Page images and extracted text
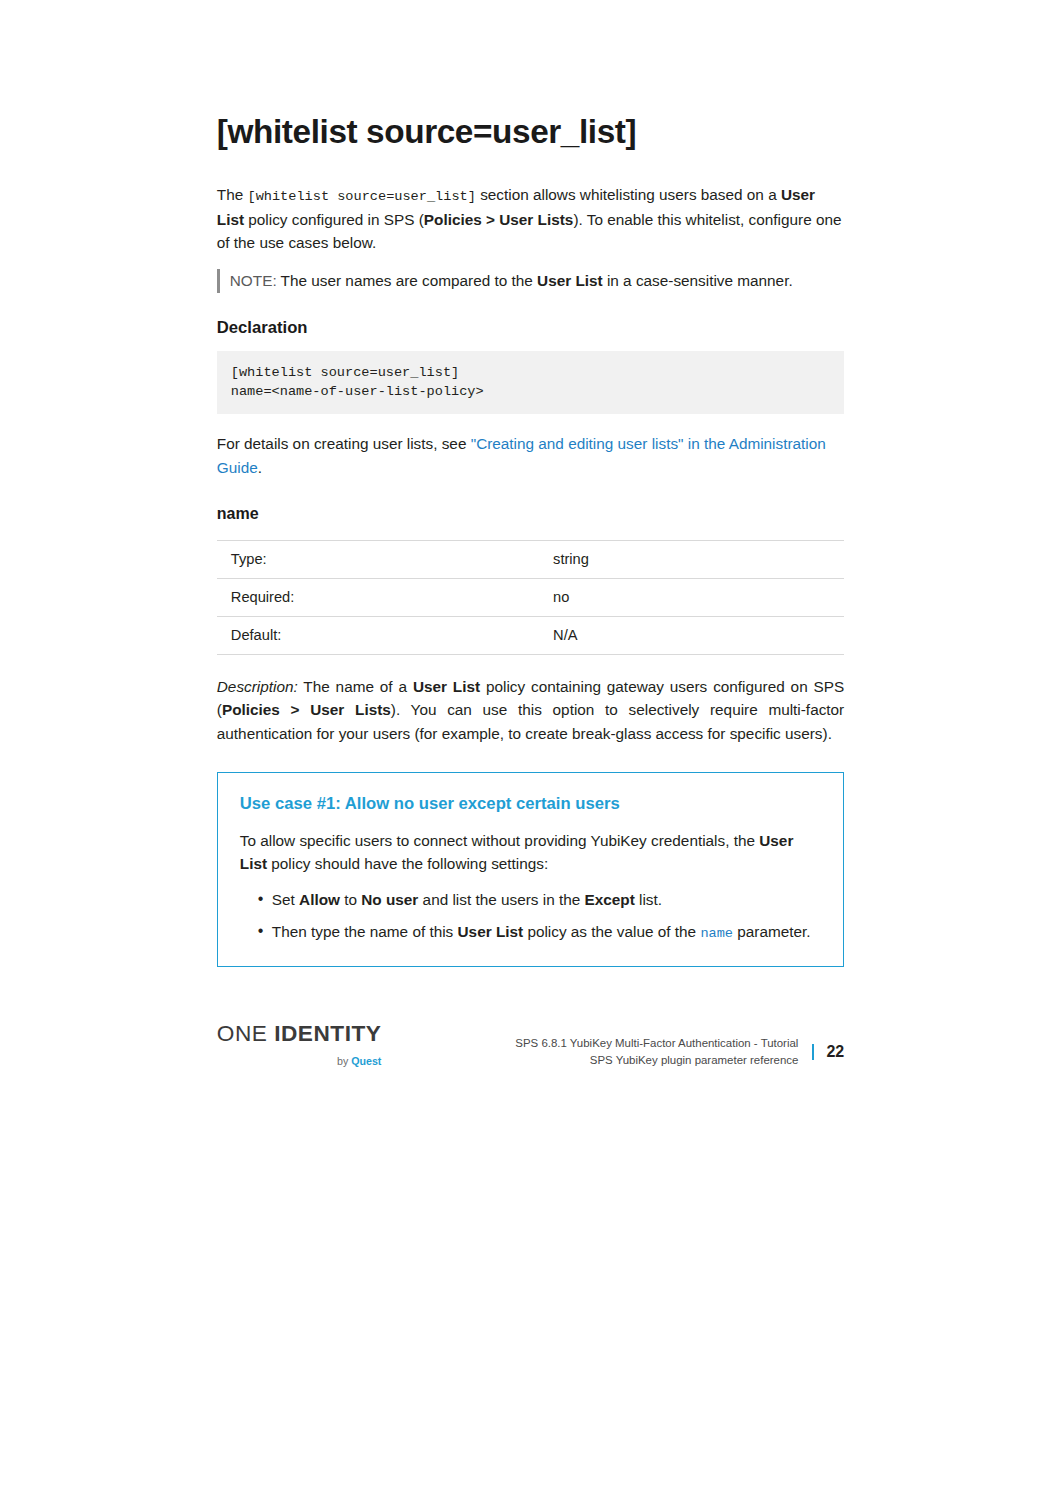[whitelist source=user_list]
The [whitelist source=user_list] section allows whitelisting users based on a User List policy configured in SPS (Policies > User Lists). To enable this whitelist, configure one of the use cases below.
NOTE: The user names are compared to the User List in a case-sensitive manner.
Declaration
[whitelist source=user_list] name=<name-of-user-list-policy>
For details on creating user lists, see "Creating and editing user lists" in the Administration Guide.
name
| Type: | string |
| Required: | no |
| Default: | N/A |
Description: The name of a User List policy containing gateway users configured on SPS (Policies > User Lists). You can use this option to selectively require multi-factor authentication for your users (for example, to create break-glass access for specific users).
Use case #1: Allow no user except certain users
To allow specific users to connect without providing YubiKey credentials, the User List policy should have the following settings:
Set Allow to No user and list the users in the Except list.
Then type the name of this User List policy as the value of the name parameter.
ONE IDENTITY
by Quest
SPS 6.8.1 YubiKey Multi-Factor Authentication - Tutorial
SPS YubiKey plugin parameter reference
22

▸ **WHAT THIS TASK INVOLVES**
Return word for word the lines from the beginning of the entries through the line that contains "Required: | no |", both ends included, but no pictures.

▸ **RESPONSE FOR THIS EXERCISE**
[whitelist source=user_list]
The [whitelist source=user_list] section allows whitelisting users based on a User List policy configured in SPS (Policies > User Lists). To enable this whitelist, configure one of the use cases below.
NOTE: The user names are compared to the User List in a case-sensitive manner.
Declaration
[whitelist source=user_list] name=<name-of-user-list-policy>
For details on creating user lists, see "Creating and editing user lists" in the Administration Guide.
name
| Type: | string |
| Required: | no |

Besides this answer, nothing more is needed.